When the final straw was broken my husband and I decided to homeschool our son. We had both looked into the possibility but it had always been just that. An option lingering in the back of our heads if things did not improve. We knew there was an online public school and as if it were fate it was the last week to sign up for the lottery. I signed my son up just so we had that option and to our surprise my son was selected. I rushed and did all the necessary paperwork to enroll my son. We had our plan. The program, NC Virtual Academy, had the same requirements as any other state public school. Our son had a regular school calendar, he would have to log attendance, school days were 6 hours, there would be structure built in, he would have a teacher and I would only be his learning coach, he would keep his IEP oh and he will do this all at home on the computer. A place where he never had the behavior problems or any of the other issues he had at his middle school. It sounded like a win-win for him.

I waited somewhat optimistically for an update about that one on one aide but it never came. I finally told his special education teacher the other day that he would not be back the next year and he would be attending the virtual academy. The next day at his award ceremony she agreed it would be good for him and understood we need to do what is in his best interest. She also reached out and offered to her help if we need it. She was in tears. You see once you learn my son’s “quirks” he is one of those kids you fall in love with.

Today I disenrolled him from school. It was easier than I thought it would be. They had me prove he was enrolled in the NC Virtual Academy which made me wonder what do parents who traditionally homeschool do? As I was leaving his special education teacher saw me and gave me a good bye hug. I told her I would still be around. I had a 6th grader that would be there next year. Yes, I’m trusting them with my youngest son, well for now.We will see how 6th grade goes. My oldest did ok so i’m trying to stay optimistic. The fault in the school is the lack of support for special needs students.

My reassuring moment was when I was leaving I walked past the principals. Typically someone says something about my son, or has a story, something. There is almost always a something. I was thinking maybe they would say something about that one on one aide but no. So I told the principal of the school my son would not be back and received a rather unconcerned reaction, I was kind of surprised.
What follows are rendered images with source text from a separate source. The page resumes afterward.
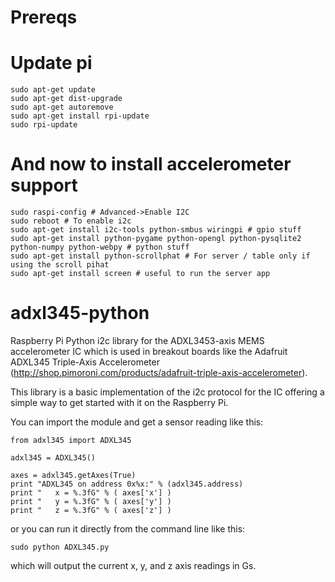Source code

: Prereqs
=======
# Update pi
    sudo apt-get update
    sudo apt-get dist-upgrade
    sudo apt-get autoremove
    sudo apt-get install rpi-update
    sudo rpi-update

# And now to install accelerometer support
    sudo raspi-config # Advanced->Enable I2C
    sudo reboot # To enable i2c
    sudo apt-get install i2c-tools python-smbus wiringpi # gpio stuff
    sudo apt-get install python-pygame python-opengl python-pysqlite2 python-numpy python-webpy # python stuff
    sudo apt-get install python-scrollphat # For server / table only if using the scroll pihat
    sudo apt-get install screen # useful to run the server app

adxl345-python
==============

Raspberry Pi Python i2c library for the ADXL3453-axis MEMS accelerometer IC which is used in breakout boards like the Adafruit ADXL345 Triple-Axis Accelerometer (http://shop.pimoroni.com/products/adafruit-triple-axis-accelerometer).

This library is a basic implementation of the i2c protocol for the IC offering a simple way to get started with it on the Raspberry Pi.

You can import the module and get a sensor reading like this:

    from adxl345 import ADXL345

    adxl345 = ADXL345()

    axes = adxl345.getAxes(True)
    print "ADXL345 on address 0x%x:" % (adxl345.address)
    print "   x = %.3fG" % ( axes['x'] )
    print "   y = %.3fG" % ( axes['y'] )
    print "   z = %.3fG" % ( axes['z'] )

or you can run it directly from the command line like this:

    sudo python ADXL345.py
    
which will output the current x, y, and z axis readings in Gs.

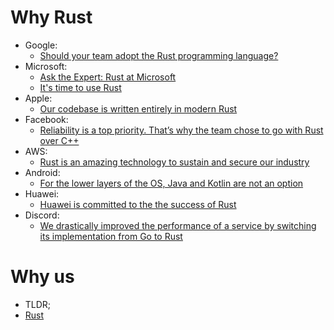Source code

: # Why Rust

- Google:
  - [Should your team adopt the Rust programming language?](https://www.youtube.com/watch?v=Gnp4XP1b82E)
- Microsoft:
  - [Ask the Expert: Rust at Microsoft](https://www.youtube.com/watch?v=1uAsA1hm52I)
  - [It's time to use Rust](https://twitter.com/markrussinovich/status/1571995117233504257)
- Apple:
  - [Our codebase is written entirely in modern Rust](https://jobs.apple.com/en-us/search?search=rust&sort=relevance)
- Facebook:
  - [Reliability is a top priority. That’s why the team chose to go with Rust over C++](https://engineering.fb.com/2021/04/29/developer-tools/rust/)
- AWS:
  - [Rust is an amazing technology to sustain and secure our industry](https://aws.amazon.com/blogs/opensource/sustainability-with-rust/)
- Android:
  - [For the lower layers of the OS, Java and Kotlin are not an option](https://source.android.com/docs/setup/build/rust/building-rust-modules/overview)
- Huawei:
  - [Huawei is committed to the the success of Rust](https://trusted-programming.github.io/2021/02/07/our-rust-mission-at-huawei.html)
- Discord:
  - [We drastically improved the performance of a service by switching its implementation from Go to Rust](https://discord.com/blog/why-discord-is-switching-from-go-to-rust)

# Why us

- TLDR;
- [Rust](../rust/mod.md)
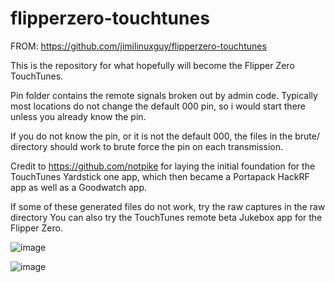 # flipperzero-touchtunes

FROM: https://github.com/jimilinuxguy/flipperzero-touchtunes

This is the repository for what hopefully will become the Flipper Zero TouchTunes. 

Pin folder contains the remote signals broken out by admin code.
Typically most locations do not change the default 000 pin, so i would start there unless you already know the pin.

If you do not know the pin, or it is not the default 000, the files in the brute/ directory should work to brute force the pin on each transmission.

Credit to https://github.com/notpike for laying the initial foundation for the TouchTunes Yardstick one app, which then became a Portapack HackRF app as well as a Goodwatch app.


If some of these generated files do not work, try the raw captures in 
the raw directory
You can also try the TouchTunes remote beta Jukebox app for the Flipper Zero.

![image](https://user-images.githubusercontent.com/164560/167544845-d060d750-3ae0-4d4d-99df-d68c7e3742b0.png)

![image](https://user-images.githubusercontent.com/164560/167544725-0ac1ffb2-f567-439c-9aa4-fb72ed98591d.png)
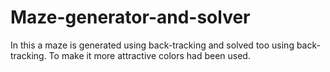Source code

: # Maze-generator-and-solver

In this a maze is generated using back-tracking and solved too using back-tracking.
To make it more attractive colors had been used.
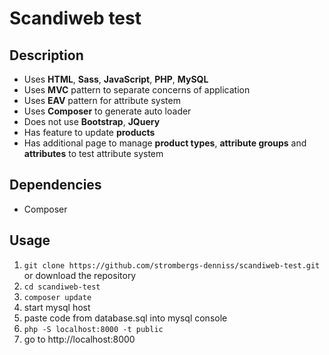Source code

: # Scandiweb test
## Description
* Uses **HTML**, **Sass**, **JavaScript**, **PHP**, **MySQL**
* Uses **MVC** pattern to separate concerns of application
* Uses **EAV** pattern for attribute system
* Uses **Composer** to generate auto loader
* Does not use **Bootstrap**, **JQuery**
* Has feature to update **products**
* Has additional page to manage **product types**, **attribute groups** and **attributes** to test attribute system
## Dependencies
* Composer
## Usage
1. `git clone https://github.com/strombergs-denniss/scandiweb-test.git` or download the repository
2. `cd scandiweb-test`
3. `composer update`
4. start mysql host
5. paste code from database.sql into mysql console
6. `php -S localhost:8000 -t public`
7. go to http://localhost:8000
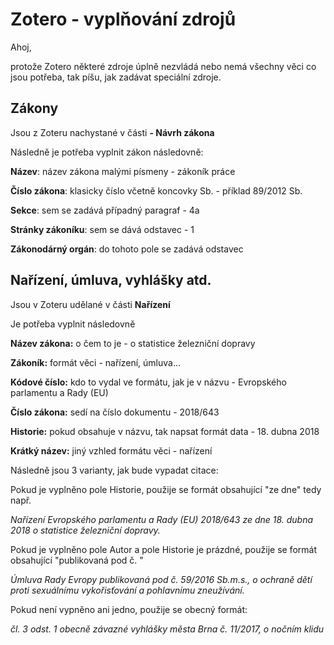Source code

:# **Zotero - vyplňování zdrojů**

Ahoj,

protože Zotero některé zdroje úplně nezvládá nebo nemá všechny věci co jsou potřeba, tak píšu, jak zadávat speciální zdroje.

## **Zákony**

Jsou z Zoteru nachystané v části **- Návrh zákona**

Následně je potřeba vyplnit zákon následovně:

**Název**: název zákona malými písmeny - zákoník práce

**Číslo zákona**: klasicky číslo včetně koncovky Sb. - příklad 89/2012 Sb.

**Sekce**: sem se zadává případný paragraf - 4a

**Stránky zákoníku**: sem se dává odstavec - 1

**Zákonodárný orgán**: do tohoto pole se zadává odstavec

## **Nařízení, úmluva, vyhlášky atd.**

Jsou v Zoteru udělané v části **Nařízení**

Je potřeba vyplnit následovně

**Název zákona:** o čem to je - o statistice železniční dopravy

**Zákoník:** formát věci - nařízení, úmluva...

**Kódové číslo:** kdo to vydal ve formátu, jak je v názvu - Evropského parlamentu a Rady (EU)

**Číslo zákona:** sedí na číslo dokumentu - 2018/643

**Historie:** pokud obsahuje v názvu, tak napsat formát data - 18. dubna 2018

**Krátký název:** jiný vzhled formátu věci - nařízení

Následně jsou 3 varianty, jak bude vypadat citace:

Pokud je vyplněno pole Historie, použije se formát obsahující "ze dne" tedy např.

*Nařízení Evropského parlamentu a Rady (EU) 2018/643 ze dne 18. dubna 2018 o statistice železniční dopravy.*

Pokud je vyplněno pole Autor a pole Historie je prázdné, použije se formát obsahující "publikovaná pod č. "

*Úmluva Rady Evropy publikovaná pod č. 59/2016 Sb.m.s., o ochraně dětí proti sexuálnímu vykořisťování a pohlavnímu zneužívání.*

Pokud není vypněno ani jedno, použije se obecný formát:

*čl. 3 odst. 1 obecně závazné vyhlášky města Brna č. 11/2017, o nočním klidu*
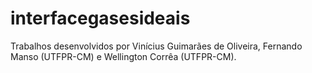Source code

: # interfacegasesideais
Trabalhos desenvolvidos por Vinícius Guimarães de Oliveira, Fernando Manso (UTFPR-CM) e Wellington Corrêa (UTFPR-CM).
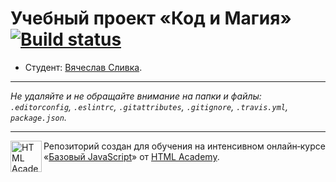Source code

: # Учебный проект «Код и Магия» [![Build status][travis-image]][travis-url]

* Студент: [Вячеслав Сливка](https://up.htmlacademy.ru/javascript/11/user/139086).

---

_Не удаляйте и не обращайте внимание на папки и файлы:_<br>
_`.editorconfig`, `.eslintrc`, `.gitattributes`, `.gitignore`, `.travis.yml`, `package.json`._

---

<a href="https://htmlacademy.ru/intensive/javascript"><img align="left" width="50" height="50" title="HTML Academy" src="https://up.htmlacademy.ru/static/img/intensive/javascript/logo-for-github.svg"></a>

Репозиторий создан для обучения на интенсивном онлайн‑курсе «[Базовый JavaScript](https://htmlacademy.ru/intensive/javascript)» от [HTML Academy](https://htmlacademy.ru).

[travis-image]: https://travis-ci.org/htmlacademy-javascript/139086-code-and-magick.svg?branch=master
[travis-url]: https://travis-ci.org/htmlacademy-javascript/139086-code-and-magick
This was the same principal who called me a couple months prior that was working to get my son that one on one aide. Wow, I didn’t think this was going to be that easy but ok, thanks for making this easy. I knew in that instant I had made the right decision for my child.

So here we go onto our newest adventure, homeschooling. It’s an adventure I never really thought we would take on but I guess, never say never! Here’s to 8th grade and a smooth transition to the homeschooling world!
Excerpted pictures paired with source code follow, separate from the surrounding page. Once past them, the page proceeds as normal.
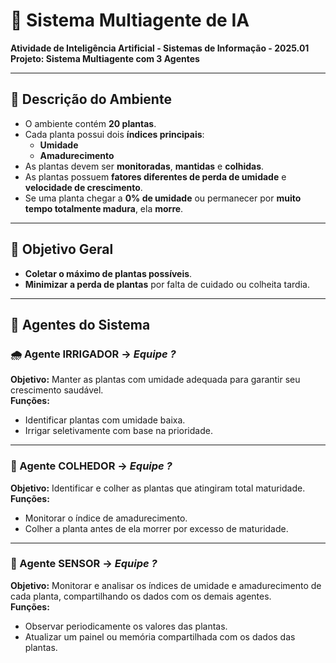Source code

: # 🌱 Sistema Multiagente de IA

**Atividade de Inteligência Artificial - Sistemas de Informação - 2025.01**  
**Projeto: Sistema Multiagente com 3 Agentes**

---

## 🧠 Descrição do Ambiente

- O ambiente contém **20 plantas**.
- Cada planta possui dois **índices principais**:
  - **Umidade**
  - **Amadurecimento**
- As plantas devem ser **monitoradas**, **mantidas** e **colhidas**.
- As plantas possuem **fatores diferentes de perda de umidade** e **velocidade de crescimento**.
- Se uma planta chegar a **0% de umidade** ou permanecer por **muito tempo totalmente madura**, ela **morre**.

---

## 🎯 Objetivo Geral

- **Coletar o máximo de plantas possíveis**.
- **Minimizar a perda de plantas** por falta de cuidado ou colheita tardia.

---

## 🤖 Agentes do Sistema

### 🌧️ Agente IRRIGADOR → *Equipe ?*
**Objetivo:** Manter as plantas com umidade adequada para garantir seu crescimento saudável.  
**Funções:**  
- Identificar plantas com umidade baixa.  
- Irrigar seletivamente com base na prioridade.

---

### 🌾 Agente COLHEDOR → *Equipe ?*
**Objetivo:** Identificar e colher as plantas que atingiram total maturidade.  
**Funções:**  
- Monitorar o índice de amadurecimento.  
- Colher a planta antes de ela morrer por excesso de maturidade.

---

### 🧪 Agente SENSOR → *Equipe ?*
**Objetivo:** Monitorar e analisar os índices de umidade e amadurecimento de cada planta, compartilhando os dados com os demais agentes.  
**Funções:**  
- Observar periodicamente os valores das plantas.  
- Atualizar um painel ou memória compartilhada com os dados das plantas.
1 Comment on Adventures in Homeschool

  1. Is he in “regular” class or Special Ed? We had to push for more time in regular class to get aide. If they say he is doing great, start ankisg when he can go to mainstream class. Focus on this, it might help. Unmet goals = more services needed!!!!Don’t let them set goals that are too general.Ask for specific results in writing. How are they tracking X goal?Don’t raise holy hell without a plan, you will just end up being hated and it will be worse on your kid in the long run.I am rambling and don’t have an easy answers. There are probably people in your area who can help you, maybe for free. We consulted with a free advocate and I think she would have helped if we had ended up taking her with us to the IEP, but sort of had a lawyer fall from the sky.